Why are pizzas in New York so insanely large? It's not like there's a lot of spare room in this crowded city. The typical Gotham City pie is so immense that even someone the size of the Statue of Liberty would have difficulty scarfing down more than a few slices.

But the real head-scratcher is why many of the pizzas found in the Valley are such dainty little numbers. This is the land of wide-open spaces, where tough-talking cowboys cuddle with rattlesnakes and keep company with scorpions. Yet here, thin crust rules, slices require just one hand, and many places top their pizzas with -- gasp! -- designer stuff like barbecue sauce, feta, goat cheese and shrimp.

When we're craving good, old-fashioned New York-style pie, we pick Pizzafarro's. There's nothing shy about these servings -- the 16-inch large is enough to feed a family of four. Pillowy-crusted slices are enormous. We can fold them for easier eating, but if we don't want delicious pizza oil dripping down our fronts, we're looking at using a knife and a fork.

Pizzafarro's doesn't believe in frou-frou, either. All our favorite toppings are there (even fresh anchovies), but the only nods to contemporary cuisine are artichokes and green chile.

Back up the SUV and fold down the seats. We're going to pick up a pie from Pizzafarro's.

Readers' Choice for Best Gourmet Pizza: Pizzeria Bianco

Readers' Choice for Best Classic Pizza: Pizza Hut

This primo pie is not for wimps.
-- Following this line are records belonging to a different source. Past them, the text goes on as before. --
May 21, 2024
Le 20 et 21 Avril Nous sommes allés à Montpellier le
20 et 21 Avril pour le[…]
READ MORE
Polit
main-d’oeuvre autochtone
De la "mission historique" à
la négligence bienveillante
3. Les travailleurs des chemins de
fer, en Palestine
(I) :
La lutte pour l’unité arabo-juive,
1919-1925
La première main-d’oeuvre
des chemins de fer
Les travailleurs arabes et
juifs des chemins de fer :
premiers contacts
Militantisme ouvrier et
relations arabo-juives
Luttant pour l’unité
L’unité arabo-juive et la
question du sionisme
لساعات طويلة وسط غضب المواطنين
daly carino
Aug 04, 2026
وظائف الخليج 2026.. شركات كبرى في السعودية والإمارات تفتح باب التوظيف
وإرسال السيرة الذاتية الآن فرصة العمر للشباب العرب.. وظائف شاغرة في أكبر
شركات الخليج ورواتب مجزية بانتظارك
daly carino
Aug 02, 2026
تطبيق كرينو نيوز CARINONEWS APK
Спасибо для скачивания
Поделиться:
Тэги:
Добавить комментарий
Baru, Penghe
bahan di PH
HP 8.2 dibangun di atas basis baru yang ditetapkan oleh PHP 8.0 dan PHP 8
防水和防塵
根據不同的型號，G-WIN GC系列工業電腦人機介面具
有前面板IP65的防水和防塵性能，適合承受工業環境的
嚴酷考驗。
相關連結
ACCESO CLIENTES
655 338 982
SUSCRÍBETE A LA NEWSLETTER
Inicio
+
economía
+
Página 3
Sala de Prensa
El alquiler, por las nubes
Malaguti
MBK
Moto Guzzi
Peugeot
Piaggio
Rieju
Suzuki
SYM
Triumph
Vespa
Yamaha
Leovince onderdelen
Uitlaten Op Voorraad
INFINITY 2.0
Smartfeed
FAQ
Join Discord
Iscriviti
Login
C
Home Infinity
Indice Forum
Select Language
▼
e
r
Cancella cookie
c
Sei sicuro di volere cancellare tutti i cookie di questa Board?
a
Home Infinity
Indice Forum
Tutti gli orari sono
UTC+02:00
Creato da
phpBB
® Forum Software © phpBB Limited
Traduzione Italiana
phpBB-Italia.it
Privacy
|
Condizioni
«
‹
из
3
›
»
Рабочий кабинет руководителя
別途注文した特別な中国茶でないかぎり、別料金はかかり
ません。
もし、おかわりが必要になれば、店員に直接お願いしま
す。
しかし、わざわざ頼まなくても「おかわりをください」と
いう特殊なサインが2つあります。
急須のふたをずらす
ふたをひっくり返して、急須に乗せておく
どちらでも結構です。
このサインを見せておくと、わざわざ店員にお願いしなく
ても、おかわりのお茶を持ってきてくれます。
The large pie (18 inches) is about two and a half inches thick, and weighs almost 20 pounds. The big and tall men among us may be able to wrestle the huge slice into their mouths, but the rest of us are forced to use utensils to avoid muscle strain in our elbows.

At Western, there's no skimping on toppings -- bubbly-crisp dough groans under the weight of barbecue chicken breast with pine nuts, or spinach, feta, olive, sun-dried tomato and pesto. The best seller is the Western Round-Up, with mushroom, pepperoni, salami, ham, peppers and onions (the meat is layered high and thin like a hoagie, then buried under a truckload of mozzarella).

And we like Western Pizza for its hours. It's not only open until 3 a.m. Thursdays through Saturdays (1 a.m. other days), it delivers until then, too. That's pretty macho.

After eating too many fair-to-middling versions of this Greek standard to remember, we were inclined to agree with Tina Turner when she sang. "We don't need another gyro."

Or something like that.

Of course, that was before we discovered the Hellenic heroes served up at Super Gyros. A two-handed feast of Olympian proportions, the generous mound of pressed lamb and beef is so juicy, we actually forget there's a side container of wonderful yogurt dressing until we're halfway through.

But don't you make the same mistake: As the sauce succulently soaks into the hot pita bread, it lends a tangy kick to the feta-topped meat that's fit for the gods. Super Gyro? Don't myth it.